Start of ENTRIES PROVIDED
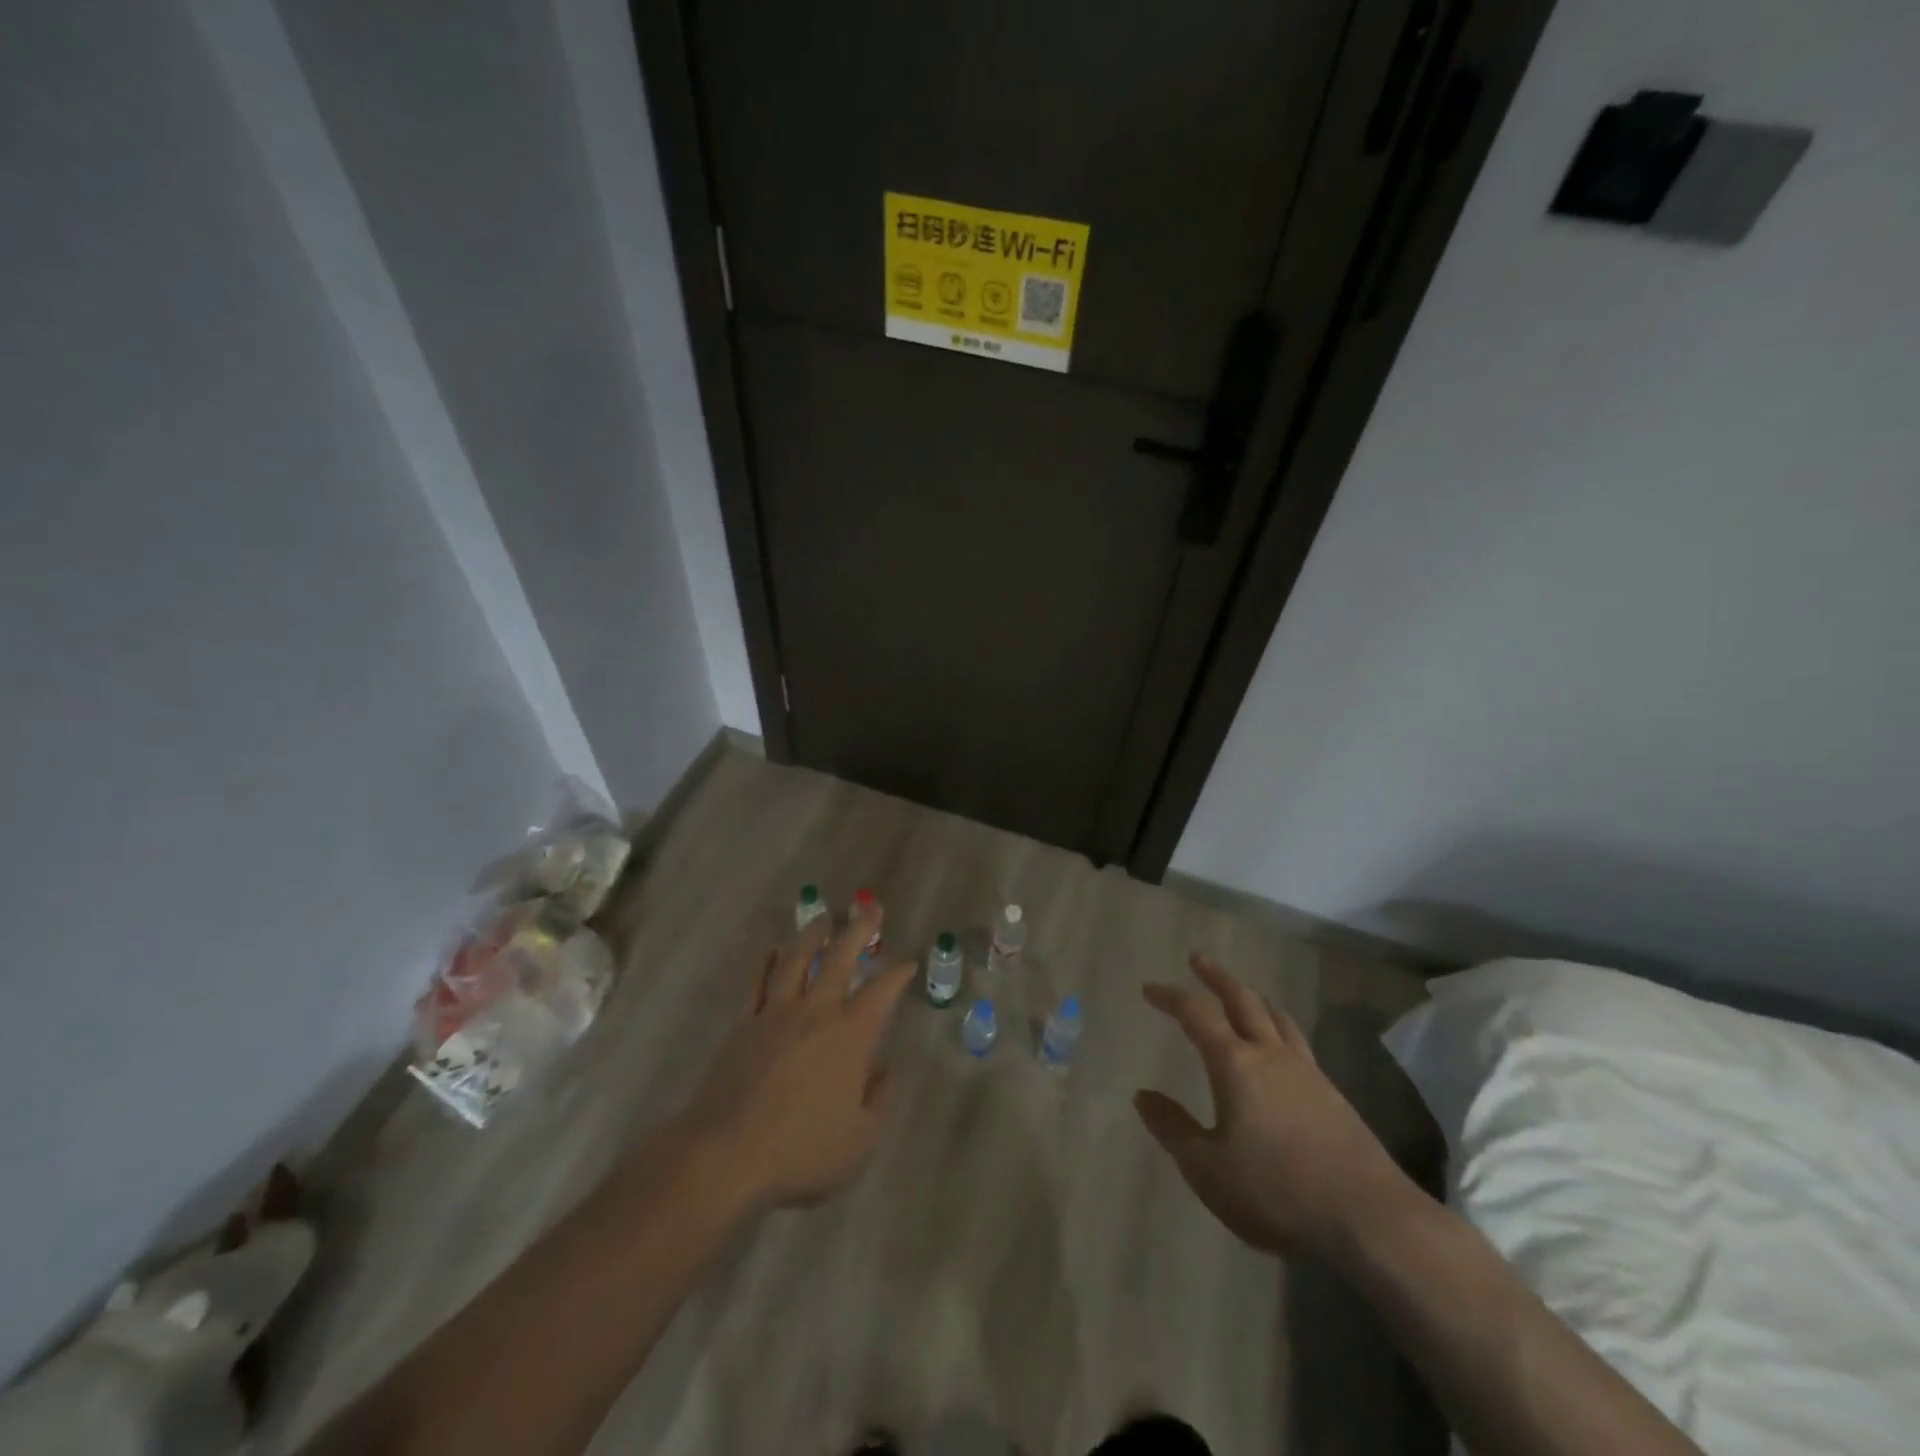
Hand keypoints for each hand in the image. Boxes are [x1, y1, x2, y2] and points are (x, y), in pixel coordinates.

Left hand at [667, 903, 912, 1212]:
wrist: (725, 1154)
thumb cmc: (801, 1151)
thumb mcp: (860, 1140)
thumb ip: (879, 1100)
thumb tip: (887, 1070)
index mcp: (851, 1036)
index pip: (882, 992)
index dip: (898, 973)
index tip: (908, 961)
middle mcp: (816, 1013)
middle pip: (840, 958)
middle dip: (859, 930)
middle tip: (870, 907)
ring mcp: (776, 1013)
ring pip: (797, 959)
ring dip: (813, 934)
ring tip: (823, 917)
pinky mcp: (744, 1024)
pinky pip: (757, 982)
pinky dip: (766, 961)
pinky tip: (771, 950)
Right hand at [1135, 953, 1413, 1259]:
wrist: (1369, 1219)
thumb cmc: (1276, 1191)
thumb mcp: (1207, 1168)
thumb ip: (1172, 1128)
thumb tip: (1142, 1095)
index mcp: (1235, 1063)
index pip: (1196, 1014)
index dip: (1170, 996)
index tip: (1149, 989)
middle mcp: (1271, 1055)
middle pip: (1242, 1000)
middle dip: (1217, 977)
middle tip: (1198, 960)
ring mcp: (1308, 1073)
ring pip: (1277, 1018)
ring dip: (1253, 998)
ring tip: (1242, 995)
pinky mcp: (1334, 1096)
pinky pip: (1298, 1043)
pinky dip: (1279, 1029)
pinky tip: (1281, 1049)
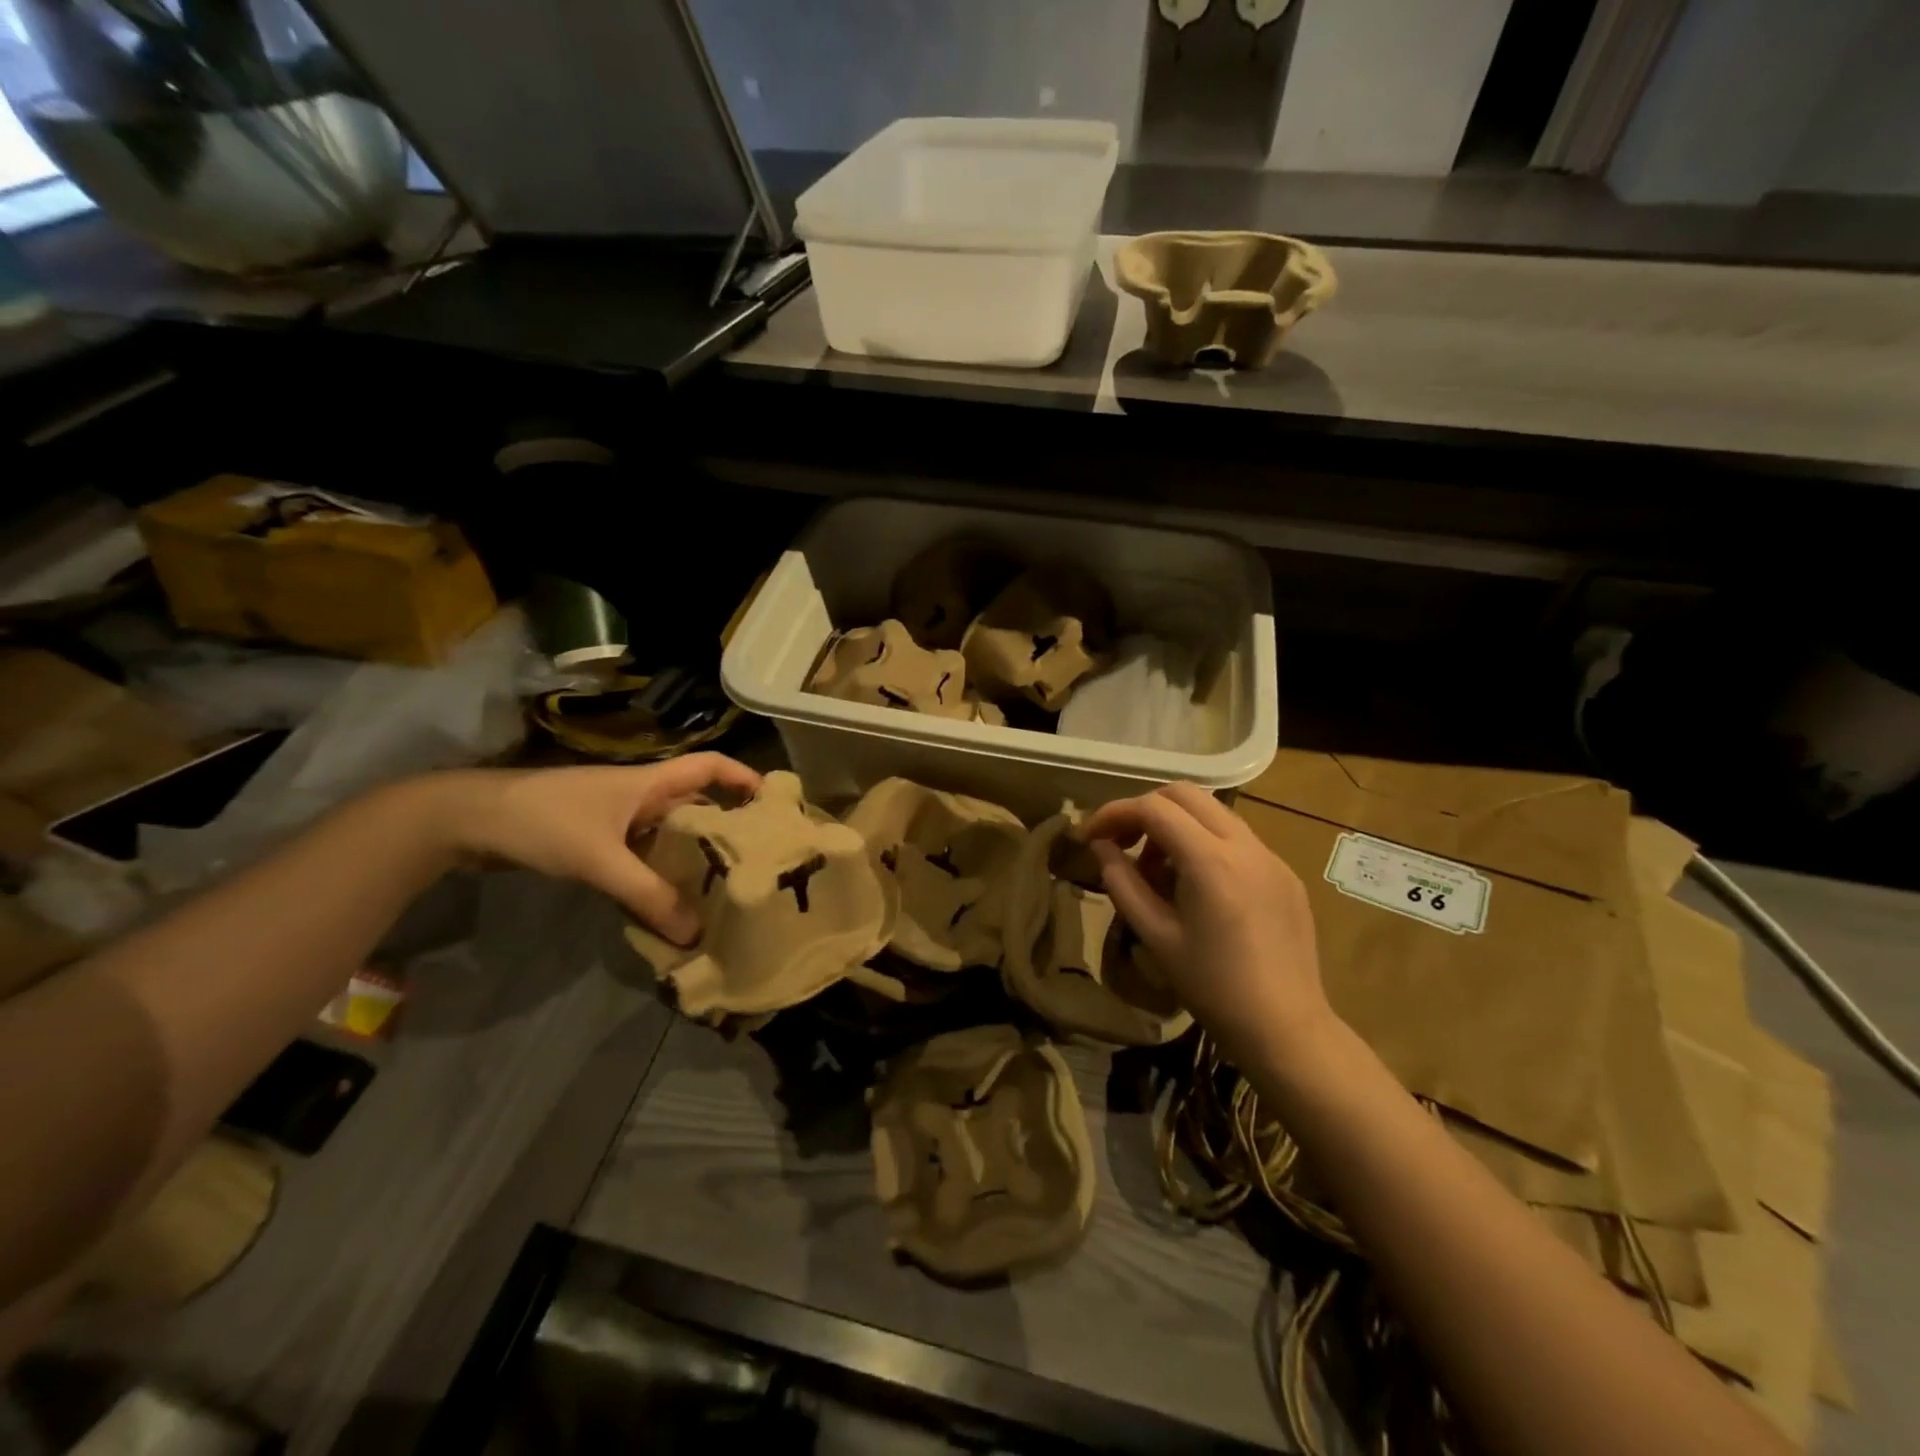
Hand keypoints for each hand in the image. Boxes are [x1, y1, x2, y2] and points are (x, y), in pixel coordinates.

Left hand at [428, 754, 761, 943]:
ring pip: (670, 832)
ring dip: (693, 855)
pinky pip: (645, 852)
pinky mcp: (598, 838)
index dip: (743, 778)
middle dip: (727, 826)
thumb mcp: (600, 859)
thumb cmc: (544, 820)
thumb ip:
End of ENTRIES PROVIDED
* [ACTIVITY]
Output all data exactly, omitting images.

* [EXERCISE RESULT]
Hand keypoints for each hand in the image. Boxes are [x1, y1, x2, y2] and points are (x, y), in pixel coordinates.

Left hand at [667, 903, 912, 1212]:
wrist: (725, 1154)
thumb cmc: (801, 1151)
thumb mcp: (860, 1140)
thumb ip: (879, 1100)
thumb tip: (887, 1070)
index mcp: (851, 1036)
index pip: (882, 992)
index dip: (898, 973)
index tip: (908, 961)
middle mcp: (816, 1013)
middle pip: (840, 958)
middle dip: (859, 930)
middle tip: (870, 907)
ring mcp: (776, 1013)
ring pip: (797, 959)
ring dip: (813, 934)
ring tip: (823, 917)
pinky mcp: (744, 1024)
pinky pip: (757, 982)
pinky dip: (766, 961)
pinky tip: (771, 950)
Right hand at [1135, 953, 1413, 1259]:
wrist: (1369, 1219)
thumb cmc: (1276, 1191)
thumb mcp: (1207, 1168)
thumb ip: (1172, 1128)
thumb tip: (1142, 1095)
index mcp: (1235, 1063)
index pip: (1196, 1014)
index dip: (1170, 996)
index tip: (1149, 989)
middle mcp: (1271, 1055)
middle pip: (1242, 1000)
middle dip: (1217, 977)
middle tip: (1198, 960)
ring mcp: (1308, 1073)
ring pip: (1277, 1018)
ring dip: (1253, 998)
ring tip: (1242, 995)
pinky mcp: (1334, 1096)
pinky pip: (1298, 1043)
pinky dip: (1279, 1029)
pinky tip: (1281, 1049)
Hand keypoints for each hand in the image. Boxes are [x1, y1, x2, y2] and points are (x, y), in pixel coordinates.

Left hand at [428, 754, 761, 943]:
ring pip: (670, 832)
ring dip: (693, 855)
pinky pip: (645, 852)
pinky mcp: (598, 838)
index dip: (743, 778)
middle dip: (727, 826)
thumb mcp: (600, 859)
thumb cmc: (544, 820)
thumb ip:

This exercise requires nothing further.